Ping for review of this series.

Thanks,
Vishal

Dave Hansen Jan. 31, 2024, 4:52 p.m. UTC | #2

There's a bunch of code in the kernel for TDX and SEV guests.  How much
of it uses the "CVM" nomenclature?

What do you do when you need to dynamically scale up the SWIOTLB size
and can't allocate a 2M page?  I guess you're saying here that you'd
rather run with a too-small 2M pool than a large-enough mixed 4k/2M pool.

I also had a really hard time parsing through the problem statement and
solution here.  I'd really suggest cleaning up the problem statement and
more clearly differentiating the host and guest sides in the description.

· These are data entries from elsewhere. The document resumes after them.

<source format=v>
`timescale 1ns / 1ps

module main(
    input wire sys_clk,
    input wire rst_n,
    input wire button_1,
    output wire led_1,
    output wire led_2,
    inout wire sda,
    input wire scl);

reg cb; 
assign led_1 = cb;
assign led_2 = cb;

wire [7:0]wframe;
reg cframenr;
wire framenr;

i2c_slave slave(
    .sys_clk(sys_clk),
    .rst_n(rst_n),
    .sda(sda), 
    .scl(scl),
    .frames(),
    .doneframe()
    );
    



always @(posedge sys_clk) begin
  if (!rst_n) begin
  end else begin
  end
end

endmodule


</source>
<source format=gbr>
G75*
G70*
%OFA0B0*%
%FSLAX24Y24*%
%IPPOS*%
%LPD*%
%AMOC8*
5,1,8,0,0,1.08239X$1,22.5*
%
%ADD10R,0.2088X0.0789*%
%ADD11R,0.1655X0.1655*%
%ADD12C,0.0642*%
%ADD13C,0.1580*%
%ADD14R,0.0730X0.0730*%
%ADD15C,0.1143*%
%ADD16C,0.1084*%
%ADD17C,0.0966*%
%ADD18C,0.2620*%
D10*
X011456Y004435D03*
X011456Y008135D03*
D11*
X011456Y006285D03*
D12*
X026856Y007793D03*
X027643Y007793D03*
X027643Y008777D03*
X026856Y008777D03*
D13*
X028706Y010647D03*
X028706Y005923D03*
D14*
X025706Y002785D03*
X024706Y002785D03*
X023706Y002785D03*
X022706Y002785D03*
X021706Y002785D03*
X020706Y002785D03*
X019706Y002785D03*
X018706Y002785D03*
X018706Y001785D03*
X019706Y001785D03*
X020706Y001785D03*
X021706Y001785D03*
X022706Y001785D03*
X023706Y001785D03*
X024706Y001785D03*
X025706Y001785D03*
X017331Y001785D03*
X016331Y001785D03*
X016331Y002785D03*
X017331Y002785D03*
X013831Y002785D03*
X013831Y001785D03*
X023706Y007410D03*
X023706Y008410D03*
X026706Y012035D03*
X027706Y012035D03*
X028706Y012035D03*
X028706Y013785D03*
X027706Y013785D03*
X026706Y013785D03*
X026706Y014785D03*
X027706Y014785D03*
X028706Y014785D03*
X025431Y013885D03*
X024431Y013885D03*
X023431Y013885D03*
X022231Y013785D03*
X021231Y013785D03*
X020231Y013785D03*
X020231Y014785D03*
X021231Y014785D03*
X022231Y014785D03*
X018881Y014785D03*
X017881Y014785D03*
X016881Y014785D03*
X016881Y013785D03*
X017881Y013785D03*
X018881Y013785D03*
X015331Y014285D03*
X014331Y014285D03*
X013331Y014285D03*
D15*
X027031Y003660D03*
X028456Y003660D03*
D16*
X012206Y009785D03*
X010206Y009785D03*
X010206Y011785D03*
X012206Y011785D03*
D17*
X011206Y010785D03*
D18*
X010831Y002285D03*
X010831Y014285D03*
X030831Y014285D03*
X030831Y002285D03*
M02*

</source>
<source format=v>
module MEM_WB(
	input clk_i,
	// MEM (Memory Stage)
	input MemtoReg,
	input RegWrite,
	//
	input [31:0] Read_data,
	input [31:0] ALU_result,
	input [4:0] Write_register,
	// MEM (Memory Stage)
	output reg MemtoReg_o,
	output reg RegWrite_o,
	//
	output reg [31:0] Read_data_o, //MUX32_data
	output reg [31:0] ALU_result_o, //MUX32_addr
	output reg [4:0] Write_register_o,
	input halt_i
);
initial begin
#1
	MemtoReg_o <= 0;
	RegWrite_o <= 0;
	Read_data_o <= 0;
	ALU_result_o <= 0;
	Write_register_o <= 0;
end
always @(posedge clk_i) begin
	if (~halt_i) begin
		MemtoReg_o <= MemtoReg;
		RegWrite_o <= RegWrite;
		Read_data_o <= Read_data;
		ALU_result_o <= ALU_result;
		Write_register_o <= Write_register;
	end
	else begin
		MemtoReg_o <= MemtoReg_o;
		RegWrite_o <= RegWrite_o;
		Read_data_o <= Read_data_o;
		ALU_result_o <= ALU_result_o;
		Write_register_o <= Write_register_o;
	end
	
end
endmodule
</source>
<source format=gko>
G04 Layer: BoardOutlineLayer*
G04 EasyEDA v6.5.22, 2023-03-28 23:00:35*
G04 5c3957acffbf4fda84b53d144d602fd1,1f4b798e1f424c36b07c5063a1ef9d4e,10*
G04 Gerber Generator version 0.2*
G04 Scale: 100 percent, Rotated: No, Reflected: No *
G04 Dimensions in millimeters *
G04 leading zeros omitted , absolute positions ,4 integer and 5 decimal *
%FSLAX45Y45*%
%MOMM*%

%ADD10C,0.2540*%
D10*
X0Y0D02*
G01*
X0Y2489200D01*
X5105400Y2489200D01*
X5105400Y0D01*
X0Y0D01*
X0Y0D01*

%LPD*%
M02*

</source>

Vishal Annapurve Feb. 1, 2024, 5:44 a.m. UTC | #3

On Wed, Jan 31, 2024 at 10:23 PM Dave Hansen <dave.hansen@intel.com> wrote:
>
> There's a bunch of code in the kernel for TDX and SEV guests.  How much
> of it uses the "CVM" nomenclature?

Right, I see that "CoCo VMs" is a more accepted term in the kernel
codebase so far, will update the references in the next version.

>
> What do you do when you need to dynamically scale up the SWIOTLB size
> and can't allocate a 2M page?  I guess you're saying here that you'd
> rather run with a too-small 2M pool than a large-enough mixed 4k/2M pool.

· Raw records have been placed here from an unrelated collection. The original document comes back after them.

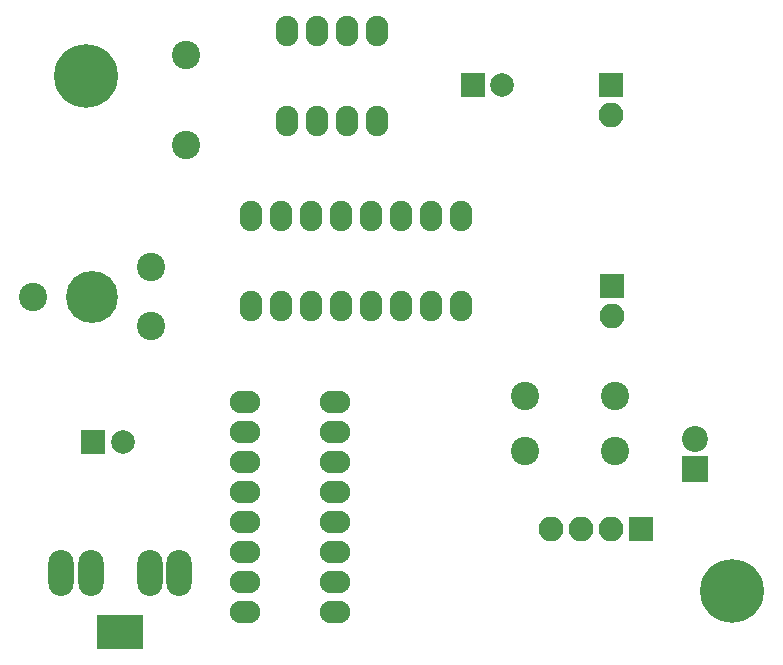
<source format=gbr>
G04 #@! TF.FileFunction,Soldermask,Top*
%FSLAX46Y46*%
G04 Gerber Fmt 4.6, Leading zero omitted, Abs format (unit mm)*
G04 Created by KiCad (PCBNEW 4.0.7) date 06/24/18 20:58:53*
%MOMM*%
%LPD*%
G01*
G04 APERTURE LIST*
%ADD10C,0.100000*%
%ADD11C,5.400000*%
%ADD12R,3.900000X2.900000*%
%ADD13O,2.150000X3.900000*%
%ADD14R,2.000000X2.000000*%
%ADD15C,2.000000*%
%ADD16R,2.200000X2.200000*%
%ADD17C,2.200000*%
%ADD18R,2.100000X2.100000*%
%ADD19O,2.100000X2.100000*%
%ADD20C,2.398980*%
%ADD21C,4.400500*%
%ADD22O,2.599640X1.901140*%
%ADD23O,1.901140X2.599640*%
G04 APERTURE END LIST*
D10*
D11*
X92887800Y-71577200D03*
X38150800Y-28016200D03*
D12*
X41071800Y-75078200D03*
D13*
X36071800Y-70072200D03*
X46071800Y-70072200D03*
X38571800Y-70072200D03*
X43571800Y-70072200D03*
D14*
X70916800Y-28778200D03*
D15*
X73416800Y-28778200D03*
D14*
X38785800Y-59004200D03*
D15*
X41285800Y-59004200D03*
D16*
X89712800Y-61290200D03*
D17*
X89712800Y-58750200D03*
D18*
X82600800Y-28778200D03*
D19*
X82600800Y-31318200D03*
D18*
X82727800Y-45796200D03*
D19*
X82727800Y-48336200D03*
D18*
X85140800Y-66370200D03*
D19*
X82600800Y-66370200D03*
X80060800Y-66370200D03*
X77520800Y-66370200D03*
D20*
X46659800Y-33858200D03*
X46659800Y-26238200D03*
X75361800Y-59766200D03*
X82981800Y-59766200D03*
X82981800Y-55067200D03*
X75361800Y-55067200D03*
X43660060Y-49184560D03*
X33657540Y-46685200D03*
X43660060Y-44185840D03*
D21*
X38658800Y-46685200D03*
D22*
X59232800Y-73355200D03*
X59232800Y-70815200D03*
X59232800Y-68275200D03*
X59232800Y-65735200D03*
X59232800Y-63195200D03*
X59232800Y-60655200D03*
X59232800Y-58115200D03*
X59232800Y-55575200D03*
X51612800Y-55575200D03*
X51612800Y-58115200D03*
X51612800Y-60655200D03*
X51612800Y-63195200D03*
X51612800Y-65735200D03*
X51612800Y-68275200D03*
X51612800Y-70815200D03*
X51612800Y-73355200D03*
D23*
X55168800Y-31826200D03*
X57708800Y-31826200D03*
X60248800Y-31826200D03*
X62788800Y-31826200D03*
X62788800Y-24206200D03*
X60248800Y-24206200D03*
X57708800Y-24206200D03*
X55168800Y-24206200D03*
X52120800Y-47447200D03*
X54660800Y-47447200D03*
X57200800Y-47447200D03*
X59740800Y-47447200D03*
X62280800Y-47447200D03*
X64820800Y-47447200D03*
X67360800Y-47447200D03*
X69900800Y-47447200D03*
X69900800Y-39827200D03*
X67360800Y-39827200D03*
X64820800Y-39827200D03*
X62280800Y-39827200D03*
X59740800Y-39827200D03*
X57200800Y-39827200D03*
X54660800Y-39827200D03*
X52120800Y-39827200D03*
M02*

</source>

I am not yet certain how to ensure 2M page is always available/made
available at runtime for CoCo VMs. Few options that I can think of:
1) Reserve additional memory for CMA allocations to satisfy runtime
requests of 2M allocations.
2) Pre-reserve SWIOTLB to a safe value just like it's done today and
not rely on dynamic scaling.

Any suggestions are welcome.

>
> I also had a really hard time parsing through the problem statement and
> solution here.  I'd really suggest cleaning up the problem statement and
> more clearly differentiating the host and guest sides in the description.

Thanks for taking a look at this series. I will reword the description
in the next version. The goal basically is to ensure private and
shared memory regions are always huge page aligned.